Все плакали. И Муся плакала, и Даша утирала глаза уголком платка. А она – не плакала. У нее больше не было слез.
На другой день Амалия уехала в Петербург. Садясь в экипаж, который должен был отвезти ее с Мусей и Зимородковым на вокзал в Николаевск, она даже не обернулась на старый дом ясеневской усадьбы. Деревья стояли голые, и над ними с криками кружили вороны. Только кое-где среди черных траурных стволов виднелись белые статуи. Амалия знала, что никогда больше не вернется сюда. Никогда не увидит этот старый дом, никогда не вступит под сень этих аллей. Но она все же не обернулась.

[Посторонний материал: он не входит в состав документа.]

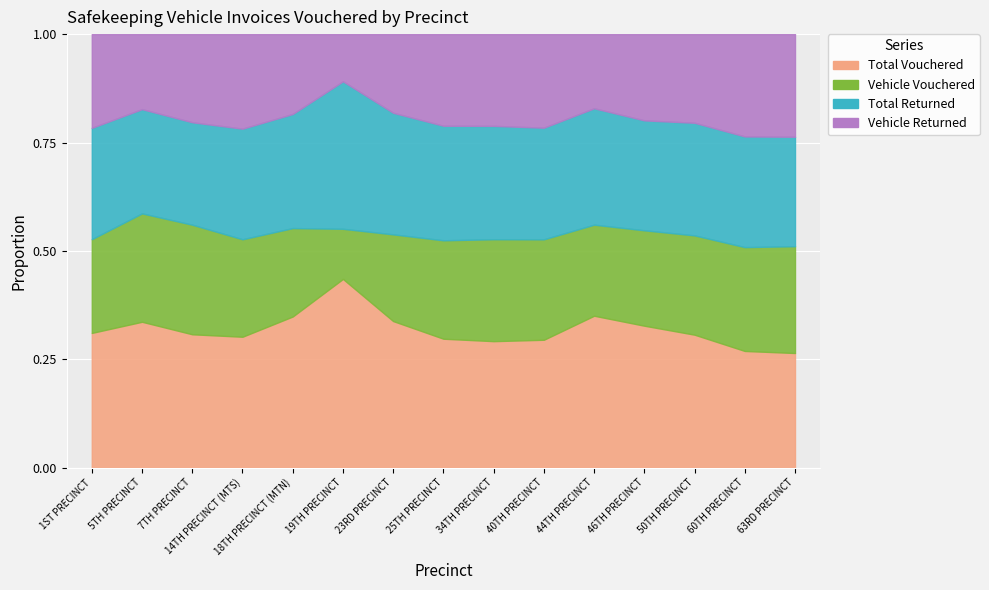

At which category is the sum across all series the highest?

63RD PRECINCT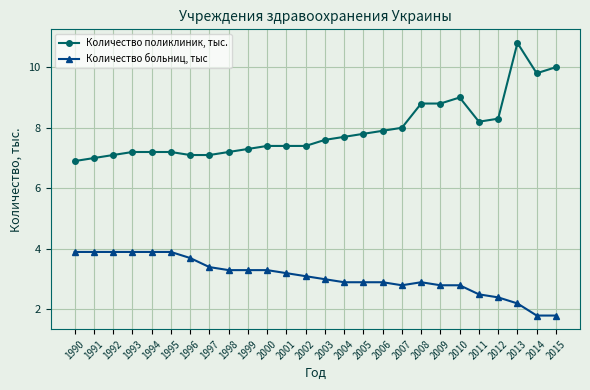

Is it true that Количество поликлиник, тыс. equals 2.4 at 1998?

False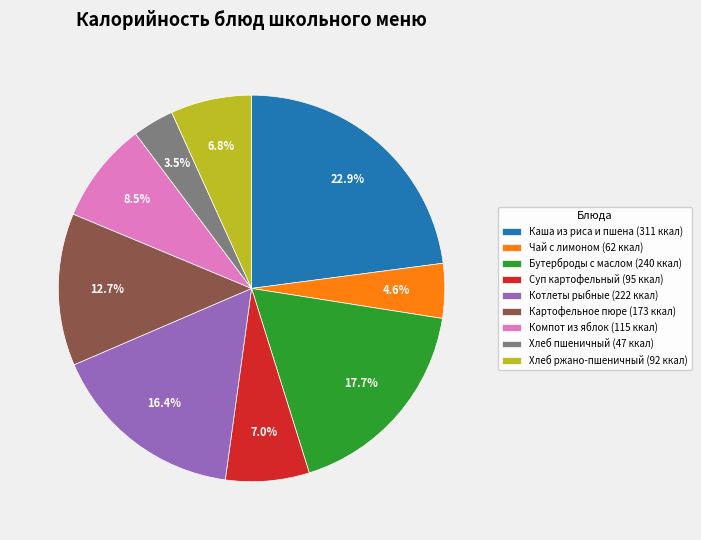

Count the number of slices in the pie.

9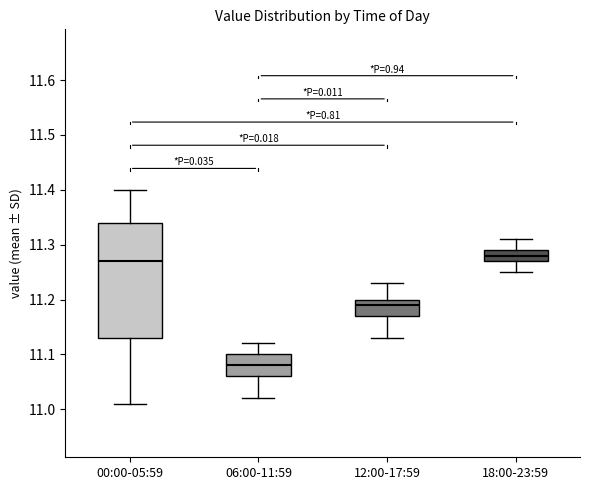

Reading left to right, transcribe this box plot: for each box, give where its median line is, the range the box spans, and where its two whiskers end, as read against the y-axis. The values are not printed on the chart, so give them approximately, as read against the axis.

00:00-05:59: median 11.27, box 11.13 to 11.34, whiskers 11.01 to 11.40
06:00-11:59: median 11.08, box 11.06 to 11.10, whiskers 11.02 to 11.12
12:00-17:59: median 11.19, box 11.17 to 11.20, whiskers 11.13 to 11.23
18:00-23:59: median 11.28, box 11.27 to 11.29, whiskers 11.25 to 11.31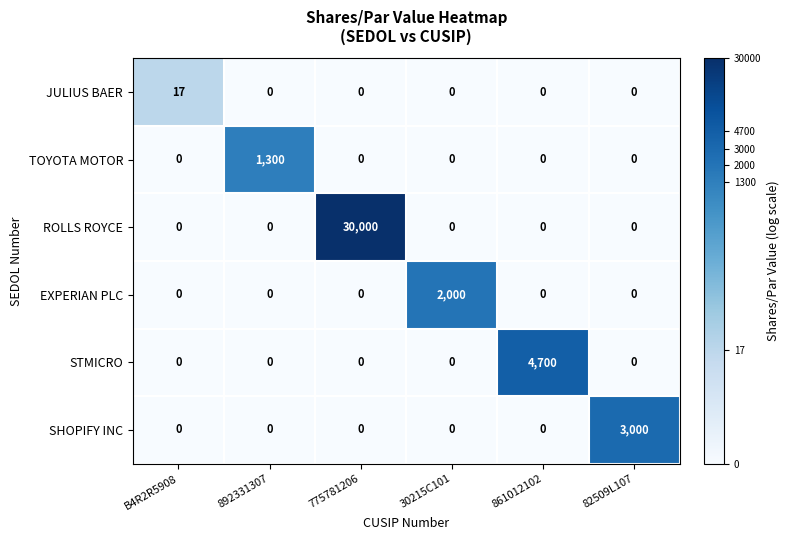

Is it true that ROLLS ROYCE equals 0 at 861012102?

True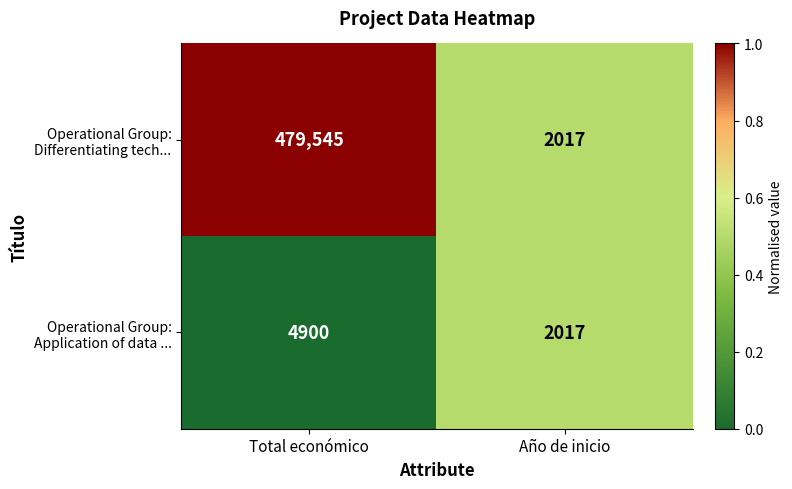

At which category is the sum across all series the highest?

Total económico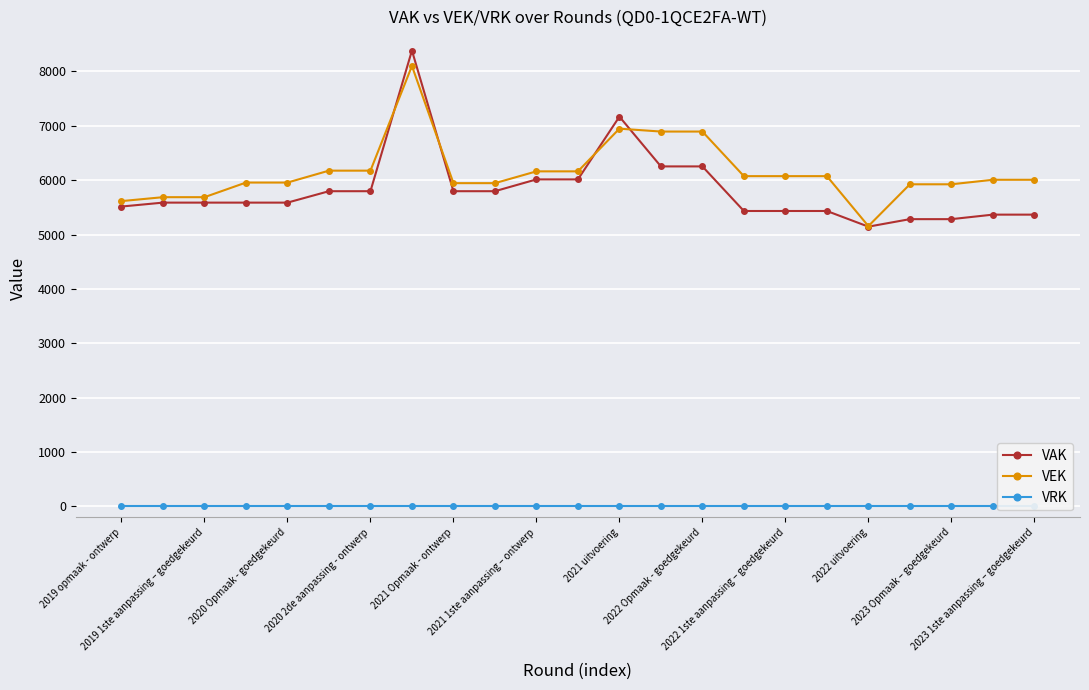

How many distinct data groups are displayed?

3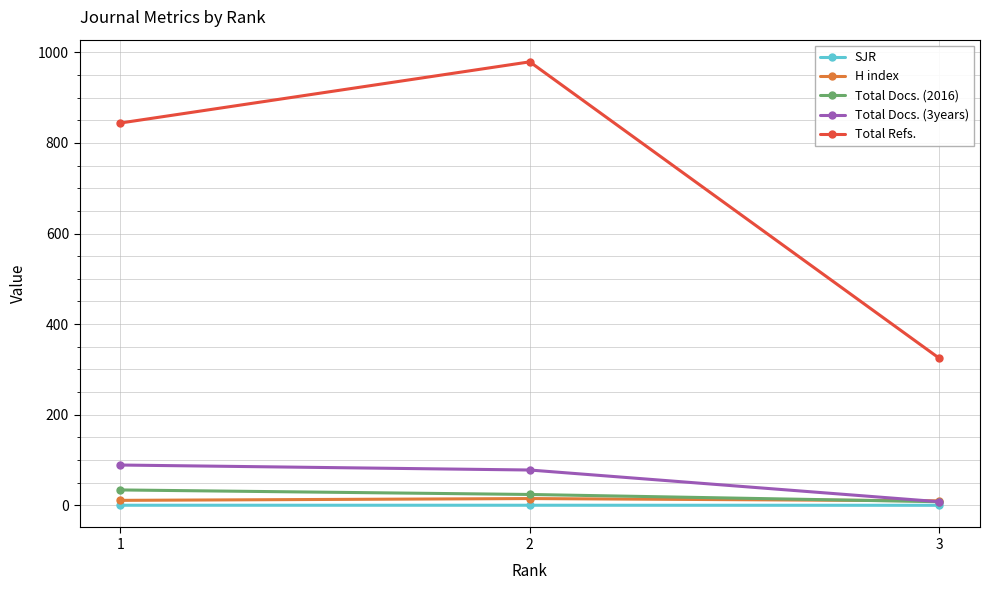

At which category is the sum across all series the highest?

2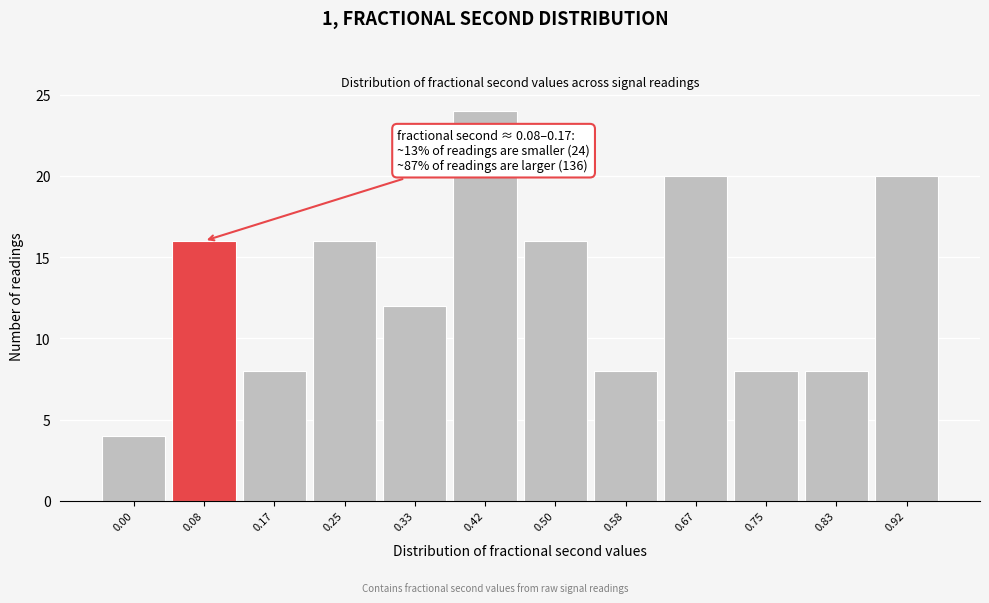

Reading left to right, what are all the values shown in this chart?

0.00=4	0.08=16	0.17=8	0.25=16	0.33=12	0.42=24	0.50=16	0.58=8	0.67=20	0.75=8	0.83=8	0.92=20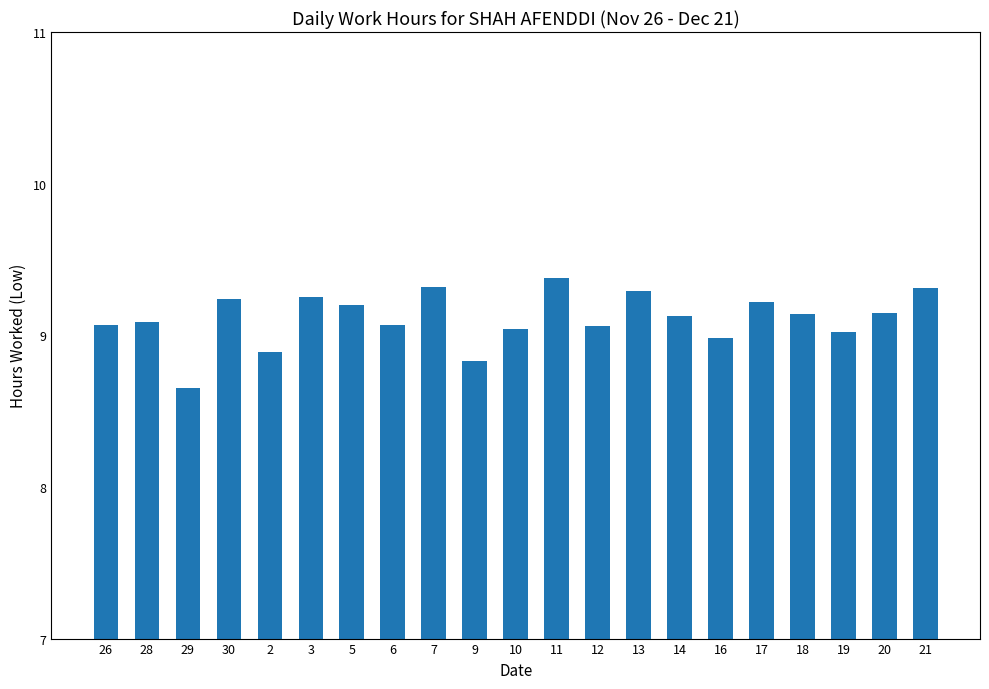

What is the maximum value shown in the chart?

9.4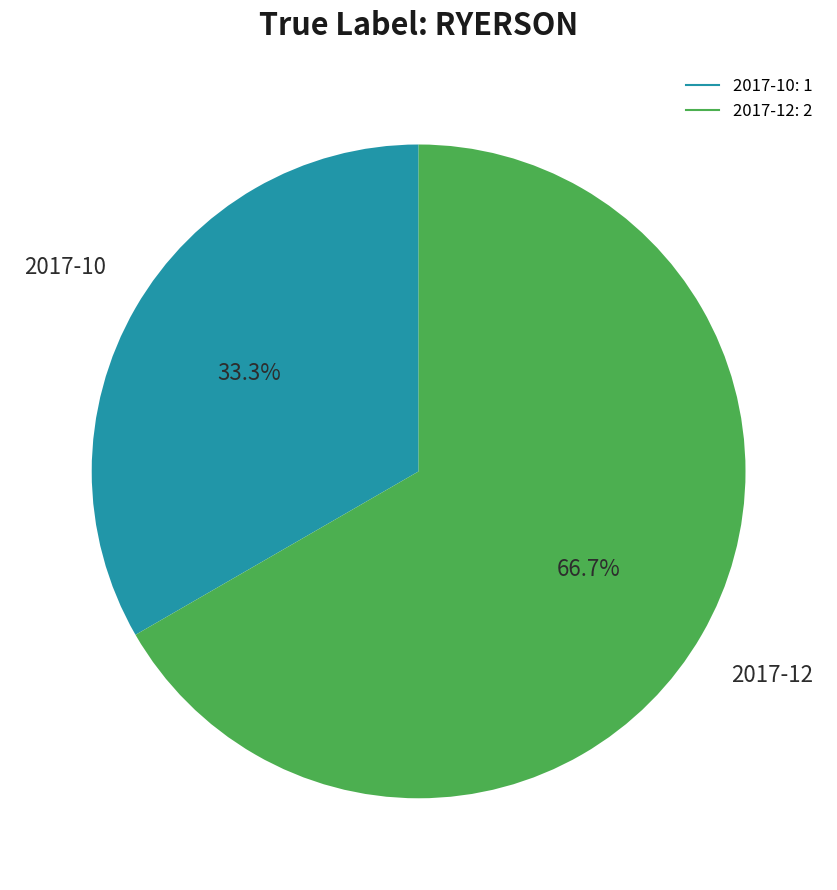

To the nearest percent, what portion does 2017-12 represent?

67%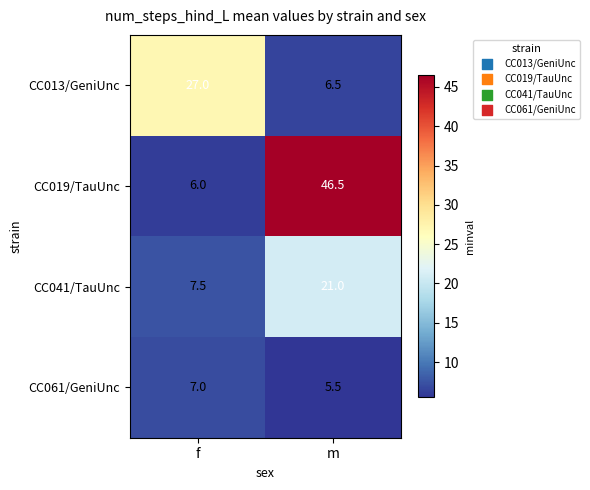

True or false: CC019/TauUnc has a value of 46.5 at m.

True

В Петербурге лил дождь. Похороны молодого князя собрали весь цвет столичного света. Все наперебой выражали свои соболезнования отцу, который выглядел семидесятилетним стариком, хотя ему было лишь около пятидесяти. Говорили, что, узнав о смерти сына, он поседел за одну ночь.
Амалия пришла в церковь под густой вуалью и встала в последних рядах, между Сашей, который как мог поддерживал ее в эти страшные дни, и Мусей, которая не оставляла ее. Сразу же после похорон она уехала в Москву в сопровождении одной Даши. Зимородков остался в столице – ему предстояла важная встреча с князем К., а Мусю ждали балы и маскарады. Прощаясь с Амалией, она взяла с нее слово, что та будет ей писать. Впрочем, Амалия вовсе не собиралась выполнять свое обещание. Больше всего на свете она хотела забыть все происшедшее, и как можно скорее.